Influential Brisbane figures believed Lockyer, the most capped player in the club’s history with 355 appearances, could parlay his cool head, experience and tactical acumen into coaching the Broncos to another premiership.
But as the Broncos embark on one of the most critical assignments in their history - finding the right man to stabilise the club after the tumult of the Seibold years - Lockyer has gone cold on coaching.
“I have no aspirations to ever coach the Broncos,” said Lockyer, who skippered the club to their most recent premiership in 2006.
“Some people thought I would one day coach the Broncos but I’ve gone into business interests and with my commitment to my family, I can’t devote all my time to rugby league and being an NRL coach.

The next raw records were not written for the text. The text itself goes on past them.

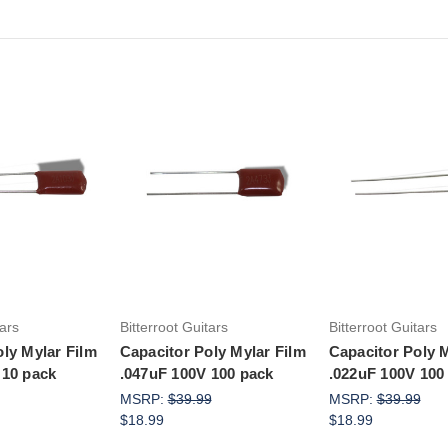
to Cart
Add to Cart
Add to Ca
tars
Bitterroot Guitars
Bitterroot Guitars
ly Mylar Film
Capacitor Poly Mylar Film
Capacitor Poly M
 10 pack
.047uF 100V 100 pack
.022uF 100V 100
MSRP:
$39.99
MSRP:
$39.99
$18.99
$18.99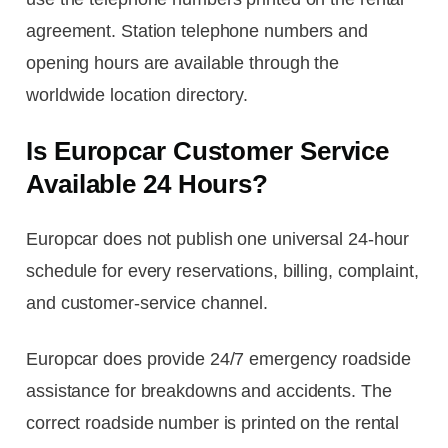
agreement. Station telephone numbers and
opening hours are available through the
worldwide location directory.
Is Europcar Customer Service
Available 24 Hours?
Europcar does not publish one universal 24-hour
schedule for every reservations, billing, complaint,
and customer-service channel.
Europcar does provide 24/7 emergency roadside
assistance for breakdowns and accidents. The
correct roadside number is printed on the rental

“My view is that I don’t want to be too hands-on at the club in a coaching capacity.
“I would love to see the Broncos going well and I will always jump in where I have to if I‘m asked but from my perspective, I’ve decided coaching is not for me.
“I have other business stuff going on that I enjoy, so it (coaching the Broncos after Seibold) is not something I would chase.”

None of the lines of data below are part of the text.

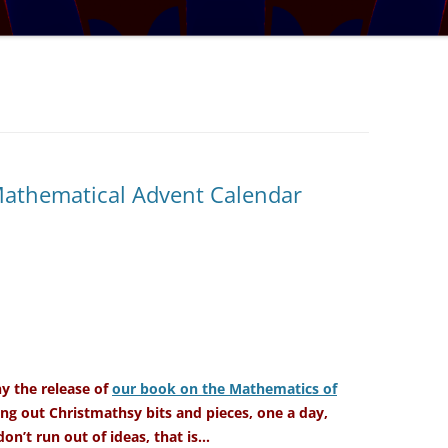
TRATOSPHERE
PUZZLE #5: WHERE WO
AUDIO DRAMA: WRITER
E TABLE
INTERVIEW – YOU LIKE THIS
PUZZLE #6: MATCH POI
MYSTERY
NARY NEW
PUZZLE #7: GRIDLOCK
AL MATHS MAY
BONUS PUZZLE: SEQUE
UR, BUT BY HOW
CHALLENGE – MYSTERY 
Mathematical Advent Calendar
L THE BASES
SOLUTION: COVERING ALL THE
BASES
IGITS
 A SET WORTH IN
 the release of
our book on the Mathematics of
ng out Christmathsy bits and pieces, one a day,
on’t run out of ideas, that is…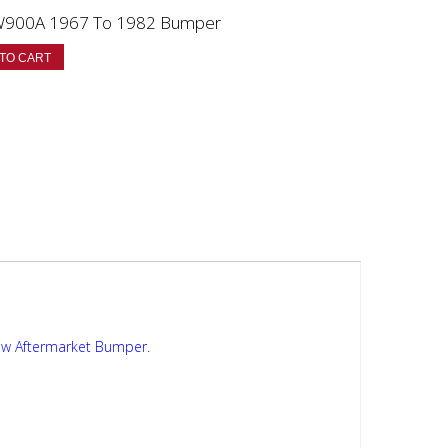
W900A 1967 To 1982 Bumper
TO CART
ew Aftermarket Bumper.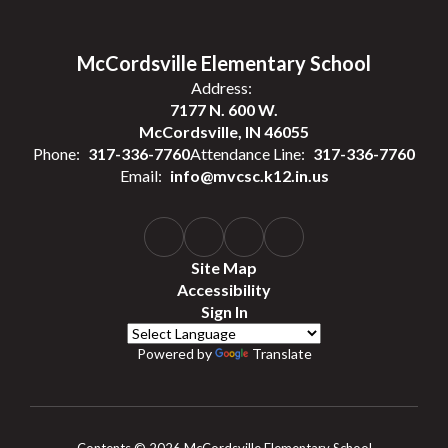
McCordsville Elementary School
Address:
7177 N. 600 W.
McCordsville, IN 46055
Phone:
317-336-7760
Attendance Line:
317-336-7760
Email:
info@mvcsc.k12.in.us
Site Map
Accessibility
Sign In
Powered by
Translate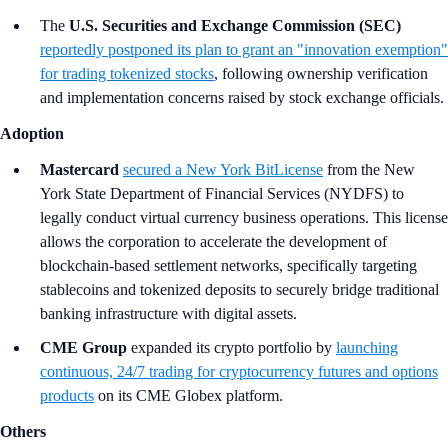
The
U.S. Securities and Exchange Commission (SEC)
reportedly postponed its plan to grant an "innovation exemption"
for trading tokenized stocks
, following ownership verification
and implementation concerns raised by stock exchange officials.
Adoption
Mastercard
secured a New York BitLicense
from the New
York State Department of Financial Services (NYDFS) to
legally conduct virtual currency business operations. This license
allows the corporation to accelerate the development of
blockchain-based settlement networks, specifically targeting
stablecoins and tokenized deposits to securely bridge traditional
banking infrastructure with digital assets.
CME Group
expanded its crypto portfolio by
launching
continuous, 24/7 trading for cryptocurrency futures and options
products
on its CME Globex platform.
Others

Lockyer already has a variety of important roles at the Broncos. Aside from sitting on the Broncos board, he is part of their recruitment-and-retention committee and was engaged this year to provide leadership training to select Brisbane players.
Lockyer said any prospective coaching candidate must consider the unique pressures of calling the shots at the NRL‘s richest club.
“I am not naive enough to think that you can do the head coaching role at the Broncos without doing an apprenticeship first,” he said.
“The moment I retired, a massive weight came off my shoulders.
“To go back into head coaching, that‘s amplified, so I feel life for me is a lot more balanced without coaching.
“The expectations of being the captain of the Broncos is hard enough. Coaching in the NRL, and particularly at the Broncos, is not for the faint hearted and you have to have a real desire to want to do it to do it well.”
Lockyer’s former Queensland Origin teammate Thurston has enormous respect for Green’s coaching ability, but believes Walters’ understanding of the Broncos’ culture makes him the standout choice.
“Kevvie has a strong connection to that club (the Broncos), he won six premierships (as a player) ... that‘s his coaching resume put right there,” Channel Nine commentator Thurston told the network.
“I think the Broncos are starting to see cracks in the club with their fans and Kevvie is man who can bring it all together and be the successful club they were in the 1990s.”